= Lovehead =

1974 novel by Jackie Collins

Cover of the first edition, prior to the name change

Lovehead was the fourth novel from English author Jackie Collins, first published in 1974 by W. H. Allen. It went under a name change in 1989 and is now known and published as The Love Killers.

==Plot==
Margaret Lawrence Brown, female rights activist and feminist, has taken up the cause of prostitutes to get them off the streets. While delivering a speech at Central Park she is assassinated. Rio Java, a former underground film star with four kids and no husband had been saved from a life of porn films and is now a staunch supporter.

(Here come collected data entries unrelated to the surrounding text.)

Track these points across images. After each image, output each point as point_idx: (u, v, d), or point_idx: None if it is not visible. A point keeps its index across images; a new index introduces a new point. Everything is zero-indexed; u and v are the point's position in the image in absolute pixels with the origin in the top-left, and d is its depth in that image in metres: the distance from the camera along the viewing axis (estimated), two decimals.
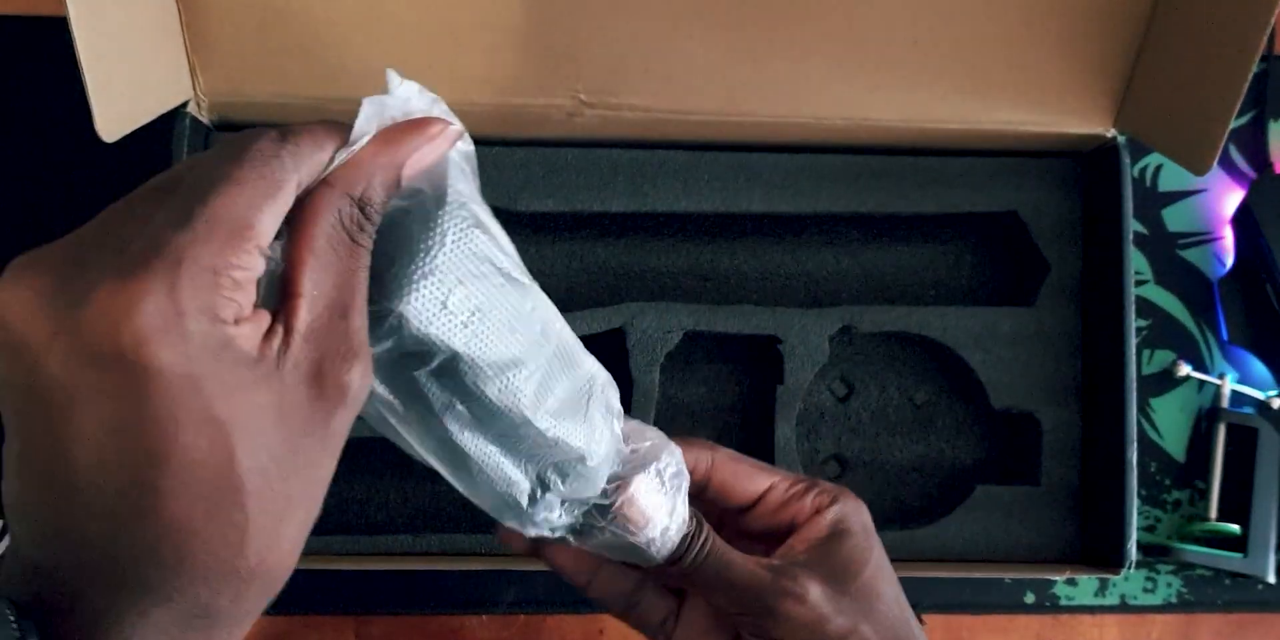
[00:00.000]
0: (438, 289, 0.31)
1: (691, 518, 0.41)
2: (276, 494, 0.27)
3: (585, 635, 0.61)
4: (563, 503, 0.39)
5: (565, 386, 0.37)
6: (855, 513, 0.43)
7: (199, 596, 0.27)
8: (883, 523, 0.59)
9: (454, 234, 0.32)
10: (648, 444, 0.41)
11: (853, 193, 0.59)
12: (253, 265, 0.27)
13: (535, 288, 0.36)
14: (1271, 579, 0.61)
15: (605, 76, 0.55)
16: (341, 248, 0.29)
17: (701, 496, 0.44)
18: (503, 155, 0.58)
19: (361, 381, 0.29)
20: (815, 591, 0.39)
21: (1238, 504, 0.62)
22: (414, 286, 0.31)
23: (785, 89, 0.56)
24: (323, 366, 0.28)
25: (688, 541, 0.40)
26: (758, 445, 0.60)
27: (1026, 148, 0.59)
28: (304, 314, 0.28)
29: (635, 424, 0.42)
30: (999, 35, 0.55)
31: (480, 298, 0.33)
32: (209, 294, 0.25)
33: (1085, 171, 0.60)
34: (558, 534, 0.40)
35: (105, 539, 0.26)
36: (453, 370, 0.33)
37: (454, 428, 0.35)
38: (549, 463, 0.38)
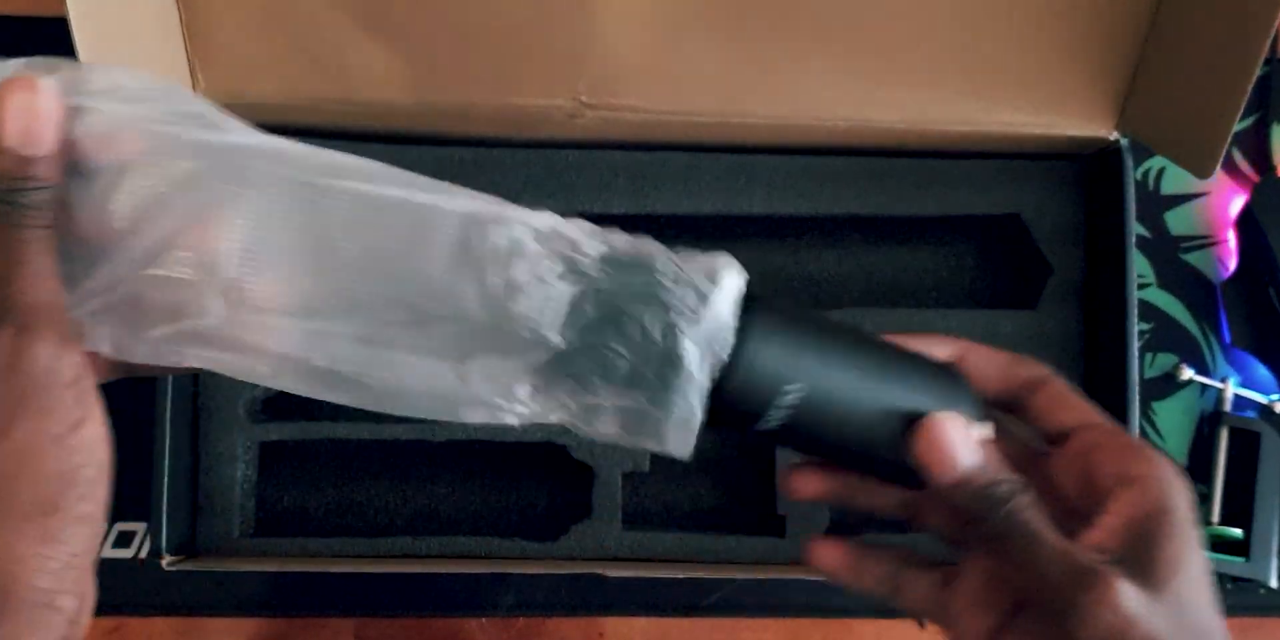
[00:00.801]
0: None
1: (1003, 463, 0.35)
2: None
3: (585, 637, 0.61)
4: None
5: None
6: (1181, 491, 0.36)
7: None
8: (883, 526, 0.59)
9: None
10: None
11: (854, 194, 0.59)
12: None
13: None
14: (1274, 583, 0.61)
15: (606, 78, 0.55)
16: None
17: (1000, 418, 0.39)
18: (504, 156, 0.57)
19: (15, 343, 0.29)
20: (1129, 596, 0.33)
21: (1240, 508, 0.62)
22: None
23: (786, 90, 0.55)
24: None
25: (999, 493, 0.34)
26: (758, 447, 0.60)
27: (1029, 150, 0.59)
28: None
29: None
30: (1002, 37, 0.55)
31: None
32: None
33: (1088, 174, 0.60)
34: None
35: None
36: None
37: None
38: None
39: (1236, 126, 0.49)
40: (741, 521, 0.60)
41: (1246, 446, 0.62)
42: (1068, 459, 0.38)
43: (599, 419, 0.33)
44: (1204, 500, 0.63)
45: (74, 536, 0.30)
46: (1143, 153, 0.64)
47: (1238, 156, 0.66)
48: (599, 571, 0.55)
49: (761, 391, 0.33)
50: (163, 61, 0.53)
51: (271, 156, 0.34)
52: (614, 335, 0.32)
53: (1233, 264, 0.65)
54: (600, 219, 0.58)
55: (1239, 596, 0.62)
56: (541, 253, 0.33)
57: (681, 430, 0.33)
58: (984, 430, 0.35)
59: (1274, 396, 0.63)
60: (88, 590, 0.31)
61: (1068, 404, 0.38)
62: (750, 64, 0.55)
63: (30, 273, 0.29)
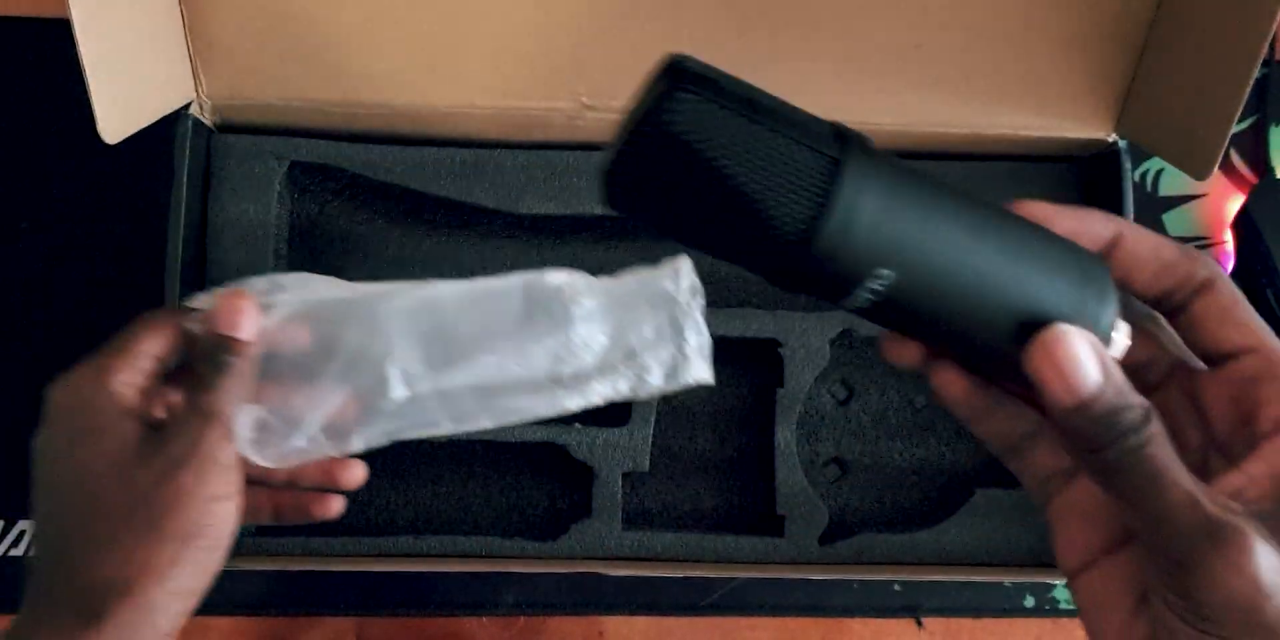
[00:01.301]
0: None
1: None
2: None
3: (585, 637, 0.61)
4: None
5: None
6: None
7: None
8: (882, 526, 0.59)
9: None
10: None
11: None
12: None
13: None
14: None
15: (607, 80, 0.55)
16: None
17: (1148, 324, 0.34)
18: (504, 158, 0.58)
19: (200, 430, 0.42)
20: (1265, 561, 0.28)
21: None
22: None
23: (786, 93, 0.55)
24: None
25: (1124, 422, 0.29)
26: (758, 448, 0.60)
27: (1027, 152, 0.59)
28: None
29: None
30: (1000, 40, 0.55)
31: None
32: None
33: (1086, 176, 0.60)
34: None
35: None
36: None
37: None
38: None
39: (1234, 128, 0.50)
40: (741, 521, 0.60)
41: None
42: (1225, 384, 0.32)
43: (648, 376, 0.46)
44: None
45: (190, 573, 0.40)
46: (1141, 154, 0.64)
47: (1236, 158, 0.66)
48: (599, 571, 0.55)
49: (847, 266, 0.28)
50: (165, 63, 0.53)
51: (390, 291, 0.47)
52: (634, 318, 0.46)
53: (1230, 265, 0.65)
54: (601, 221, 0.59)
55: None
56: (570, 286, 0.46)
57: (700, 356, 0.45)
58: (1119, 338, 0.31)
59: None
60: (178, 626, 0.41)
61: (1235, 318, 0.32)
62: (750, 65, 0.55)
63: (225, 389, 0.42)
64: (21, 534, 0.60)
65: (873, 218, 0.28)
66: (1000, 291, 0.29)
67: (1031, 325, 0.29)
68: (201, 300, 0.45)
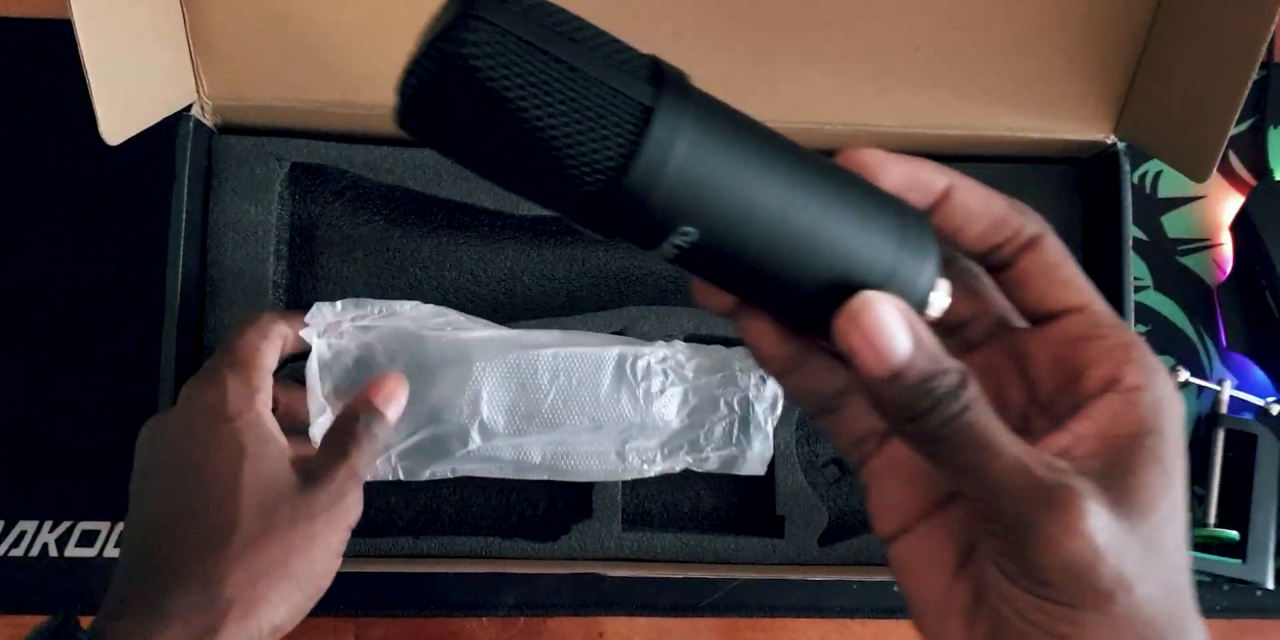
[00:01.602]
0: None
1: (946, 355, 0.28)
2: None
3: (586, 638, 0.61)
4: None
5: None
6: (1176, 415, 0.30)
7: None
8: None
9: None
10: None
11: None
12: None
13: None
14: (1270, 585, 0.61)
15: None
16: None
17: (974, 285, 0.33)
18: None
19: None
20: (1099, 522, 0.27)
21: (1236, 510, 0.62)
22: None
23: (786, 94, 0.56)
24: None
25: (940, 389, 0.27)
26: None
27: (1027, 154, 0.59)
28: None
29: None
30: (1000, 41, 0.55)
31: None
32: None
33: (1085, 177, 0.60)
34: None
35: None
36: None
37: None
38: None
39: (1233, 130, 0.50)
40: (741, 522, 0.60)
41: (1243, 448, 0.62)
42: (1050, 343, 0.31)
43: (705, 464, 0.55)
44: (1200, 502, 0.63)
45: (288, 613, 0.43)
46: (1140, 156, 0.64)
47: (1234, 160, 0.66)
48: (599, 572, 0.55)
49: (654, 217, 0.26)
50: (166, 64, 0.53)
51: (491, 341, 0.53)
52: (710, 412, 0.54)
53: (1229, 267, 0.65)
54: None
55: (1235, 598, 0.63)
56: (660, 370, 0.53)
57: (759, 461, 0.55)
58: (938, 298, 0.29)
59: (1270, 399, 0.63)
60: None
61: (1062, 276, 0.31)
62: (750, 68, 0.55)
63: (369, 452, 0.47)
64: (21, 535, 0.60)
65: (682, 169, 0.26)
66: (812, 250, 0.28)
67: (842, 287, 0.28)
68: (320, 314, 0.51)
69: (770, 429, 0.54)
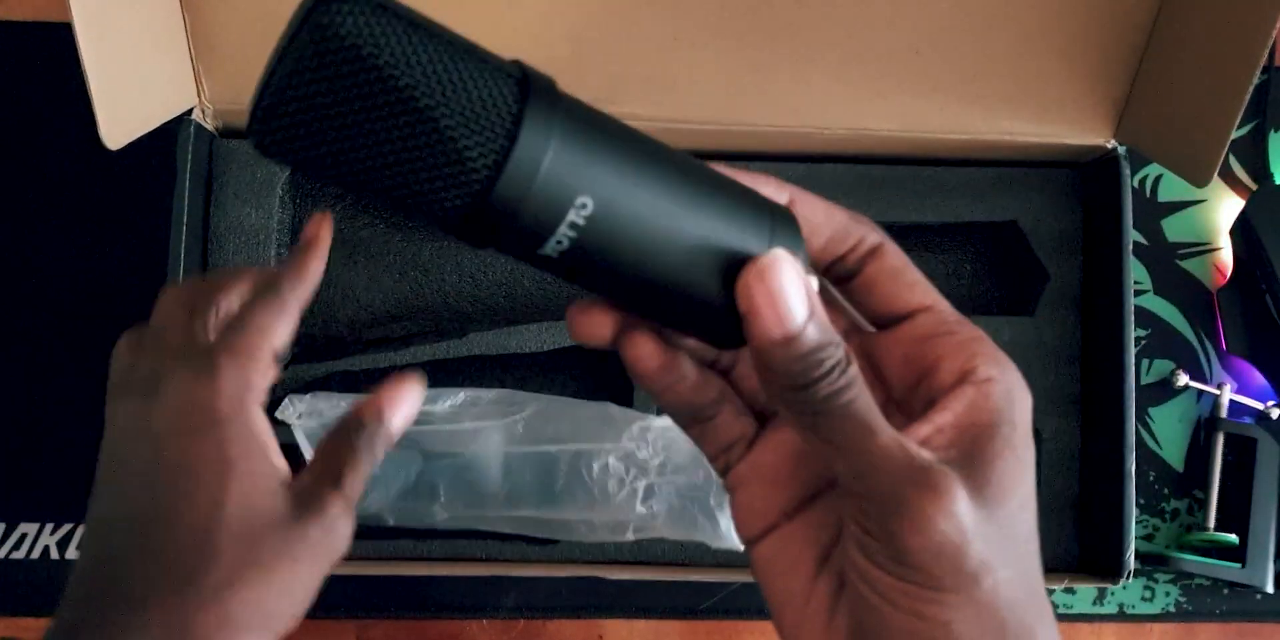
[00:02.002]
0: None
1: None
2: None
3: None
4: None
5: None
6: (1025, 406, 0.31)
7: None
8: None
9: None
10: None
11: (853, 202, 0.59)
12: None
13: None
14: (1269, 589, 0.61)
15: (607, 85, 0.55)
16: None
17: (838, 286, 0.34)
18: None
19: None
20: (964, 507, 0.28)
21: (1236, 514, 0.62)
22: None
23: (786, 98, 0.56)
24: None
25: (829, 360, 0.28)
26: None
27: (1027, 158, 0.59)
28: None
29: None
30: (1000, 46, 0.55)
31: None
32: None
33: (1085, 182, 0.60)
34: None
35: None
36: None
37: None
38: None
39: (1234, 134, 0.50)
40: None
41: (1242, 452, 0.62)
42: (901, 343, 0.32)
43: (680, 538, 0.56)
44: (1200, 506, 0.63)
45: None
46: (1140, 160, 0.64)
47: (1235, 164, 0.66)
48: (599, 574, 0.55)
49: (542, 203, 0.26)
50: (167, 69, 0.53)
51: (452, 435, 0.55)
52: (674, 500, 0.55)
53: (1229, 271, 0.65)
54: None
55: (1234, 602, 0.63)
56: (621, 467, 0.55)
57: (735, 535, 0.52)
58: (813, 284, 0.29)
59: (1270, 403, 0.63)
60: None
61: (906, 279, 0.32)
62: (750, 72, 0.55)
63: (365, 474, 0.39)
64: (22, 537, 0.60)
65: (565, 148, 0.26)
66: (699, 234, 0.28)
67: (734, 263, 0.28)
68: (292, 406, 0.52)
69: (732, 533, 0.54)
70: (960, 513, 0.28)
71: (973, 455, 0.29)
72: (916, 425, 0.30)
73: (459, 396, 0.55)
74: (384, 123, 0.24)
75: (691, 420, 0.33)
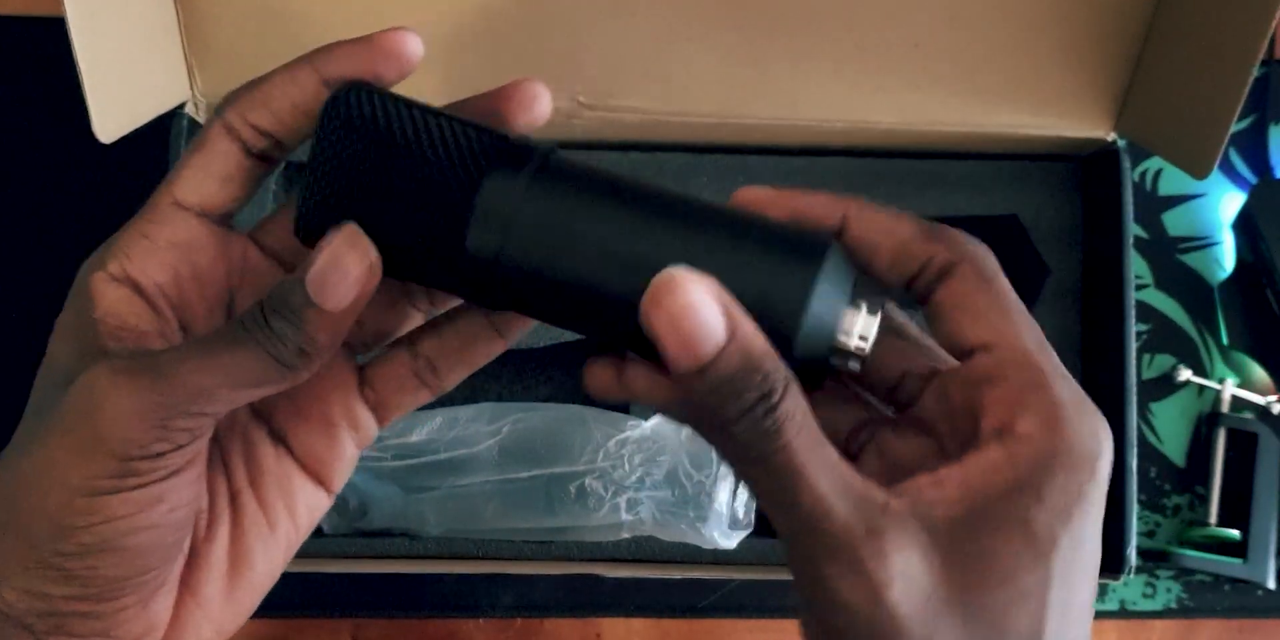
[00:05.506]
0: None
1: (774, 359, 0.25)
2: None
3: (583, 639, 0.61)
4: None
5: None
6: (1071, 468, 0.25)
7: None
8: None
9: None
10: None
11: (852, 195, 0.59)
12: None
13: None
14: (1272, 585, 0.61)
15: (604, 78, 0.55)
16: None
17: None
18: None
19: None
20: (908, 587, 0.23)
21: (1238, 509, 0.62)
22: None
23: (784, 91, 0.55)
24: None
25: (750, 394, 0.23)
26: None
27: (1027, 151, 0.59)
28: None
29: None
30: (1000, 38, 0.55)
31: None
32: None
33: (1085, 175, 0.60)
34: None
35: None
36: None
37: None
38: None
39: (1234, 127, 0.49)
40: None
41: (1244, 447, 0.62)
42: (959, 387, 0.27)
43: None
44: (1202, 502, 0.63)
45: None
46: (1140, 153, 0.64)
47: (1235, 157, 0.66)
48: (597, 572, 0.55)
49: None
50: (160, 62, 0.53)
51: (432, 471, 0.56)
52: (655, 510, 0.55)
53: (1230, 265, 0.65)
54: None
55: (1236, 598, 0.62)
56: (599, 486, 0.55)
57: (724, 539, 0.55)
58: (854, 323, 0.26)
59: (1271, 398, 0.63)
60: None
61: (970, 309, 0.27)
62: (748, 64, 0.55)
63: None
64: None
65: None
66: (634, 246, 0.26)
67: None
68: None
69: (724, 511, 0.54)
70: (892, 596, 0.23)
71: (967, 525, 0.24)
72: (923, 474, 0.25)
73: (435, 421, 0.55)
74: (401, 184, 0.29)
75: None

After the assassination Rio gets together with Margaret's two half-sisters, Lara Crichton and Beth Lawrence Brown, to plan revenge on Enzio Bassalino, head of an all-powerful mafia clan. Unhappy with the hookers leaving the streets and going on strike, he had a hit put out on Margaret. The three women decide to go about with their revenge by targeting Enzio's three sons: Frank, Nick and Angelo Bassalino. Their weapon: sex. The result: a bloodbath of sexual mayhem through the dangerous corridors of organised crime.

==Reception==
She magazine called it "Sensational, bitter, completely compulsive...". Reviews were strong for Collins fourth novel. Unlike anything she'd ever done up until then and different somewhat from anything she'd done since. This would be Collins first foray into the world of the Mafia, a subject matter which she later chronicled in her future novels.
On the novel's basis Collins said many years later: "its funny, what happened in the book ended up happening six months later. The hookers in New York came out and went on strike. Reaching the bestseller list, solidified Collins position as "Queen of the bestseller", although she still hadn't made as much a name for herself in the United States as she would in later years.